Please reproduce the records, omitting nothing and changing nothing.

======== EXERCISE MATERIAL ========

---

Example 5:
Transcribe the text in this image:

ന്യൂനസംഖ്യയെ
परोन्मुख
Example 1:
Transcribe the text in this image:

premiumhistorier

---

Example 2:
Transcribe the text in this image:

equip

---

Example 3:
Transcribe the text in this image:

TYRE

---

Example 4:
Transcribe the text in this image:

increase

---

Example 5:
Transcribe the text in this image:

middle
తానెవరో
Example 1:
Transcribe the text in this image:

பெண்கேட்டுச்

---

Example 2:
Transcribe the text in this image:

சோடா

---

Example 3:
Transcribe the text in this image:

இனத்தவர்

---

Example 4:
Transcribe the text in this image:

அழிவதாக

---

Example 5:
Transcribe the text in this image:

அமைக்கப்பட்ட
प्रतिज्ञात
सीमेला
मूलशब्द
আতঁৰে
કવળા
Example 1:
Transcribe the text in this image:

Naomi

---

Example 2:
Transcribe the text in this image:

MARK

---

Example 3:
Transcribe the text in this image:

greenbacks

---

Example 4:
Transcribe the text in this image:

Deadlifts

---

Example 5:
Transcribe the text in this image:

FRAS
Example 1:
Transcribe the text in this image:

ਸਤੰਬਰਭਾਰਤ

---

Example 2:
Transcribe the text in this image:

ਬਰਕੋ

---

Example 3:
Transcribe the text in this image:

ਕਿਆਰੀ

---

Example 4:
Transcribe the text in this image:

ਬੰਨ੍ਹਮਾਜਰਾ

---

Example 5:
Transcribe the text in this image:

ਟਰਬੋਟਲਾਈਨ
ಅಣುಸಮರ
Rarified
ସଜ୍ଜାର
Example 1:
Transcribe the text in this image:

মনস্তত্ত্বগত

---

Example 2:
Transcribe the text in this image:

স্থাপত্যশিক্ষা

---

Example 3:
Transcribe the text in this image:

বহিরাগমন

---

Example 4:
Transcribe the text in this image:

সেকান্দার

========

## TASK RESPONSE:
---

Example 5:
Transcribe the text in this image:

ന്യൂനസംഖ്യയെ
परोन्मुख
Example 1:
Transcribe the text in this image:

premiumhistorier

---

Example 2:
Transcribe the text in this image:

equip

---

Example 3:
Transcribe the text in this image:

TYRE

---

Example 4:
Transcribe the text in this image:

increase

---

Example 5:
Transcribe the text in this image:

middle
తానెవరో
Example 1:
Transcribe the text in this image:

பெண்கேட்டுச்

---

Example 2:
Transcribe the text in this image:

சோடா

---

Example 3:
Transcribe the text in this image:

இனத்தவர்

---

Example 4:
Transcribe the text in this image:

அழிவதாக

---

Example 5:
Transcribe the text in this image:

அமைக்கப்பட்ட
प्रतिज्ञात
सीमेला
मूलशब्द
আতঁৰে
કવળા
Example 1:
Transcribe the text in this image:

Naomi

---

Example 2:
Transcribe the text in this image:

MARK

---

Example 3:
Transcribe the text in this image:

greenbacks

---

Example 4:
Transcribe the text in this image:

Deadlifts

---

Example 5:
Transcribe the text in this image:

FRAS
Example 1:
Transcribe the text in this image:

ਸਤੰਬਰਭਾਰਤ

---

Example 2:
Transcribe the text in this image:

ਬਰਕੋ

---

Example 3:
Transcribe the text in this image:

ਕਿਆਰੀ

---

Example 4:
Transcribe the text in this image:

ਬੰਨ੍ਹਮਾਜਰਾ

---

Example 5:
Transcribe the text in this image:

ਟਰਬੋਟਲਾਈਨ
ಅಣುಸಮರ
Rarified
ସଜ୍ଜାର
Example 1:
Transcribe the text in this image:

মনস্তত্ত্বগত

---

Example 2:
Transcribe the text in this image:

স্থাপত্যশিক্ষা

---

Example 3:
Transcribe the text in this image:

বহিরাগমন

---

Example 4:
Transcribe the text in this image:

সেকান্দার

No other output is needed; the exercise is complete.